- Opdracht 1:
Beantwoord de volgende vragen over het tekstfragment.
(a) Welke leningsovereenkomst mocht volgens het hof niet als "fictief" worden beoordeeld?
(b) Tot welke conclusie komt de Procureur-Generaal?
(c) Van welke datum is het arrest van het hof?
- Opdracht 2: Neem uit de gegevens ongewijzigd de regels over die lopen van de regel met "catalogue / barcode: US 3321964" tot en met de regel met "collector number: 716". Beide grensregels horen erbij.

- Tekstfragment:
Aan de argumenten die van de kant van [eiser] op basis van dit misverstand zijn aangevoerd kon het hof voorbijgaan, zonder daaraan expliciete motivering te wijden.
i) Ook voor par. 8 van de cassatiedagvaarding is het hiervóór gezegde weer van toepassing: er wordt een overweging van het hof bestreden aan de hand van dezelfde argumenten die hiervóór zijn onderzocht en als ondoeltreffend beoordeeld.
Het hof heeft op aannemelijke gronden geoordeeld dat de derde leningsovereenkomst tussen [betrokkene 2] en [eiser] niet als “fictief” mocht worden beoordeeld, en dat [eiser] de gronden die dit oordeel ondersteunden onvoldoende heeft bestreden (voor een groot deel van deze gronden geldt, blijkens de eigen stellingen van [eiser] in de cassatiedagvaarding, dat ze in het geheel niet zijn bestreden, zie alinea’s 25 – 29 hiervóór).
(Ook) deze klacht bestrijdt het aldus samen te vatten oordeel van het hof tevergeefs.
32. Verder worden tegen het bestreden arrest geen klachten aangevoerd. Daarmee kom ik tot de hieronder te formuleren conclusie.
Conclusie
Ik concludeer tot verwerping.
De Procureur-Generaal bij de
Hoge Raad der Nederlanden
Voetnoten
Voetnoten Conclusie 13‑01‑2012
Deze tweede lening gaat over een aantal bedragen die op verschillende data in 1992 aan [eiser] zouden zijn verstrekt. In de procedure is echter steeds uitgegaan van één lening die het saldo van de drie uitbetaalde bedragen betrof.
Het arrest van het hof is van 1 juni 2010. De cassatiedagvaarding is van 31 augustus 2010.

- Gegeven informatie:
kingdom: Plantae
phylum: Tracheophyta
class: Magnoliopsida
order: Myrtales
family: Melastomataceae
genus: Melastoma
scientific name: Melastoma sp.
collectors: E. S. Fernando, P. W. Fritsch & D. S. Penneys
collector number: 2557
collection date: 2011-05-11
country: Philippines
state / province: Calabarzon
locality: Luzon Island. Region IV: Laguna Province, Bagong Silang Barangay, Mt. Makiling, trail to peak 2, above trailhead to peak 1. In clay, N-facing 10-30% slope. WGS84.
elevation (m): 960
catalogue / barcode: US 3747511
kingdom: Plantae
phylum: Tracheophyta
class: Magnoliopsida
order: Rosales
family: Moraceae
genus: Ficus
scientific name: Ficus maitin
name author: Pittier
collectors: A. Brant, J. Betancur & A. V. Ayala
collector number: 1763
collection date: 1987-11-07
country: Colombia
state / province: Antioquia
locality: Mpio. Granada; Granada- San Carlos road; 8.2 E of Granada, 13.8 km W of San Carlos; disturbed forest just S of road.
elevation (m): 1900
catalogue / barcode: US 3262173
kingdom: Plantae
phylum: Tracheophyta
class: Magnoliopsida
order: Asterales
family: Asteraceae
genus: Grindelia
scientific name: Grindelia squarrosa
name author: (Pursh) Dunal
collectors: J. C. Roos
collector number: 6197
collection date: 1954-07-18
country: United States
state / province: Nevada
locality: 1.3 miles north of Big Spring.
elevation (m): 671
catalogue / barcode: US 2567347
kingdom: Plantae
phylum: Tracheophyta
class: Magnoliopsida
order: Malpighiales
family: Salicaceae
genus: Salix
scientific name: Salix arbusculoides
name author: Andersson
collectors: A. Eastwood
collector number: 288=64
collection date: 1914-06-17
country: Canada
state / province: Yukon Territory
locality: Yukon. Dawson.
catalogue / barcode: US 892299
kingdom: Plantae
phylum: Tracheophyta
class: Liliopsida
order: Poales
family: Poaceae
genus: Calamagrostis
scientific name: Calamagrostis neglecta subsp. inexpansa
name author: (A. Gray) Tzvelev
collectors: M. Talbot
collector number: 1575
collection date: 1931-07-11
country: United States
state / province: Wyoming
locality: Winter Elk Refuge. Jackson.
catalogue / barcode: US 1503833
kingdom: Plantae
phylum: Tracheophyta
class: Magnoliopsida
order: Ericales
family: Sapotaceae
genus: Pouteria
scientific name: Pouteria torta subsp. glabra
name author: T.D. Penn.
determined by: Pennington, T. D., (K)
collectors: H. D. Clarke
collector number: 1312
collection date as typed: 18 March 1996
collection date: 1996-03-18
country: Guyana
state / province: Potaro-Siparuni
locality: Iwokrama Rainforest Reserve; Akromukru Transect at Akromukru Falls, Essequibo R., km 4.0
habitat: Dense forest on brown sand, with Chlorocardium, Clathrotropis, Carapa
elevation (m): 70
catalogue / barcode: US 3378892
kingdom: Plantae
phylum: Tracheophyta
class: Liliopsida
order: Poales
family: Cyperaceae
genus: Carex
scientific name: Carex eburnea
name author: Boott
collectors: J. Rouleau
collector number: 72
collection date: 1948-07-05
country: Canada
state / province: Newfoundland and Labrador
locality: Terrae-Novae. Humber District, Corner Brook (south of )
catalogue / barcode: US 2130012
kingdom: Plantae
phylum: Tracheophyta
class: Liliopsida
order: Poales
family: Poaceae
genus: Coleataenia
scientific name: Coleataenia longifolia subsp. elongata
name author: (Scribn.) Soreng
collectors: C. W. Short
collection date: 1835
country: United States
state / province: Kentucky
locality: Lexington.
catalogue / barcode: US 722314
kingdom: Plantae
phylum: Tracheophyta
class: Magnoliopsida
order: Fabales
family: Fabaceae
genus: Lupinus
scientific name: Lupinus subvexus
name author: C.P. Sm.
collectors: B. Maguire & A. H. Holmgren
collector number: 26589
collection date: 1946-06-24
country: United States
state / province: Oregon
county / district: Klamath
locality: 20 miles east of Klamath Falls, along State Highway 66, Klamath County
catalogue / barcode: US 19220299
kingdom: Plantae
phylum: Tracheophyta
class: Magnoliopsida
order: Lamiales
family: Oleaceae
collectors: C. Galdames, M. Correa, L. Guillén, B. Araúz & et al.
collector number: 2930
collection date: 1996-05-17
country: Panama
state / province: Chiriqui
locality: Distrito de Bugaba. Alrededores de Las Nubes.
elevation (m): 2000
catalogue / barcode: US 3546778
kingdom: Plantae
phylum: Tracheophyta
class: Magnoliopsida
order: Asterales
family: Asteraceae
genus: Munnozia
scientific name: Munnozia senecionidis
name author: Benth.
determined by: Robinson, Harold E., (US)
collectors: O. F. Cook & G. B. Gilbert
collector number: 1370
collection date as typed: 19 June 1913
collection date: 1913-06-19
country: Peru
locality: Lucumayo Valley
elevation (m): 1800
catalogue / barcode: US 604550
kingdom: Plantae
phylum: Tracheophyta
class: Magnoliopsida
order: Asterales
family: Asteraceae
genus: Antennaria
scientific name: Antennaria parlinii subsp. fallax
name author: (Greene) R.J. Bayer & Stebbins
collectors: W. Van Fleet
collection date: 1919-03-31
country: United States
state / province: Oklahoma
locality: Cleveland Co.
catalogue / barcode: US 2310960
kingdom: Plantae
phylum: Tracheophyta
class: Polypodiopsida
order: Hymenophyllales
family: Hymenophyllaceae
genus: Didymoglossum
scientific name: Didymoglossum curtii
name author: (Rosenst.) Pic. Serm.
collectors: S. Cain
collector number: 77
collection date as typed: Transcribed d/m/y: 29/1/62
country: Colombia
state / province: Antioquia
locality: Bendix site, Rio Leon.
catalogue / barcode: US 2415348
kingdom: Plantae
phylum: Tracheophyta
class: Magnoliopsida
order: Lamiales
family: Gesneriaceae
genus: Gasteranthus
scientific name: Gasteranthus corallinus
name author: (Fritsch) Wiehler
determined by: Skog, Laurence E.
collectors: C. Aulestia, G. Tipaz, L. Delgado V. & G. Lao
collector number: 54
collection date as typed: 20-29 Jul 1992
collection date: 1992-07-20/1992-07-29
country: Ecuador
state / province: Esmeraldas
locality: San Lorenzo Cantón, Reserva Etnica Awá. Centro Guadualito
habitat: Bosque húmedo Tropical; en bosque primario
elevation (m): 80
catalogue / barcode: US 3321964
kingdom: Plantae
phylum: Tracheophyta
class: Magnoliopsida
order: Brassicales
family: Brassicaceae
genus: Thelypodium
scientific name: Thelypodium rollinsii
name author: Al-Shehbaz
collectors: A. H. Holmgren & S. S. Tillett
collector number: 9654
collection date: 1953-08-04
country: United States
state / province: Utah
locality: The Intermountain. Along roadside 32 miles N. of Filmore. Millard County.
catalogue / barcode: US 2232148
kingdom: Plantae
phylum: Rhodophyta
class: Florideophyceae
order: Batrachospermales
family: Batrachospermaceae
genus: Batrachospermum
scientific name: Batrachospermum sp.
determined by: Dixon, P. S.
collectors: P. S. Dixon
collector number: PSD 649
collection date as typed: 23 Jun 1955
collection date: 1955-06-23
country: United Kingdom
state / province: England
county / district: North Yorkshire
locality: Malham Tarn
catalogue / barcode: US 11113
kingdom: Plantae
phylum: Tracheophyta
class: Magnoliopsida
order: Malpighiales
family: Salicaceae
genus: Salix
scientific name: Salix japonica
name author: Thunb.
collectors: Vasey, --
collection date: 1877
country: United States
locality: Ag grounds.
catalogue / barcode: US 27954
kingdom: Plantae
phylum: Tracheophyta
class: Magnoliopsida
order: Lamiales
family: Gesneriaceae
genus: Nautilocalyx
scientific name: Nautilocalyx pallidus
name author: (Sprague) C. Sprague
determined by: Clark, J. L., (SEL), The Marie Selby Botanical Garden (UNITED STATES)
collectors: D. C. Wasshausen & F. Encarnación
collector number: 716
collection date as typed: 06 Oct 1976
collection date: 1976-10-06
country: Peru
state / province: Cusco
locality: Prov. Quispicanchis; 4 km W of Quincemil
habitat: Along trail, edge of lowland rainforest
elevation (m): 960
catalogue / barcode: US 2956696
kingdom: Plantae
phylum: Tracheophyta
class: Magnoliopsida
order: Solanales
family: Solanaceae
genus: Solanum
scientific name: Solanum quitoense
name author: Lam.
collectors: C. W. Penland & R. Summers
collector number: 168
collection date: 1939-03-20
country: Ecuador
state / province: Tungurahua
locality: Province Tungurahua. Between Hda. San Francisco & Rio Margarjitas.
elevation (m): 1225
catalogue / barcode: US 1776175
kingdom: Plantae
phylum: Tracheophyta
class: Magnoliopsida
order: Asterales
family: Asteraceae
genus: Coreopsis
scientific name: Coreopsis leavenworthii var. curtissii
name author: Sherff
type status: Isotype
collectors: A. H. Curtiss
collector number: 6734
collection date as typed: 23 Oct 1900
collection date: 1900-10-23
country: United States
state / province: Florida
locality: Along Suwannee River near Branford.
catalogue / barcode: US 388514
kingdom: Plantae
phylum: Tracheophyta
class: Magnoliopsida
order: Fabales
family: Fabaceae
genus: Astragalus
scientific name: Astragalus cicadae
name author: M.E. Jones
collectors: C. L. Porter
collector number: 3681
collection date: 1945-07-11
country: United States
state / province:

- Uitwerking 1:
(a) De derde leningsovereenkomst tussen [betrokkene 2] en [eiser].
(b) Tot verwerping.
(c) Van 1 juni 2010.

- Uitwerking 2:
catalogue / barcode: US 3321964
kingdom: Plantae
phylum: Tracheophyta
class: Magnoliopsida
order: Brassicales
family: Brassicaceae
genus: Thelypodium
scientific name: Thelypodium rollinsii
name author: Al-Shehbaz
collectors: A. H. Holmgren & S. S. Tillett
collector number: 9654
collection date: 1953-08-04
country: United States
state / province: Utah
locality: The Intermountain. Along roadside 32 miles N. of Filmore. Millard County.
catalogue / barcode: US 2232148
kingdom: Plantae
phylum: Rhodophyta
class: Florideophyceae
order: Batrachospermales
family: Batrachospermaceae
genus: Batrachospermum
scientific name: Batrachospermum sp.
determined by: Dixon, P. S.
collectors: P. S. Dixon
collector number: PSD 649
collection date as typed: 23 Jun 1955
collection date: 1955-06-23
country: United Kingdom
state / province: England
county / district: North Yorkshire
locality: Malham Tarn
catalogue / barcode: US 11113
kingdom: Plantae
phylum: Tracheophyta
class: Magnoliopsida
order: Malpighiales
family: Salicaceae
genus: Salix
scientific name: Salix japonica
name author: Thunb.
collectors: Vasey, --
collection date: 1877
country: United States
locality: Ag grounds.
catalogue / barcode: US 27954
kingdom: Plantae
phylum: Tracheophyta
class: Magnoliopsida
order: Lamiales
family: Gesneriaceae
genus: Nautilocalyx
scientific name: Nautilocalyx pallidus
name author: (Sprague) C. Sprague
determined by: Clark, J. L., (SEL), The Marie Selby Botanical Garden (UNITED STATES)
collectors: D. C. Wasshausen & F. Encarnación
collector number: 716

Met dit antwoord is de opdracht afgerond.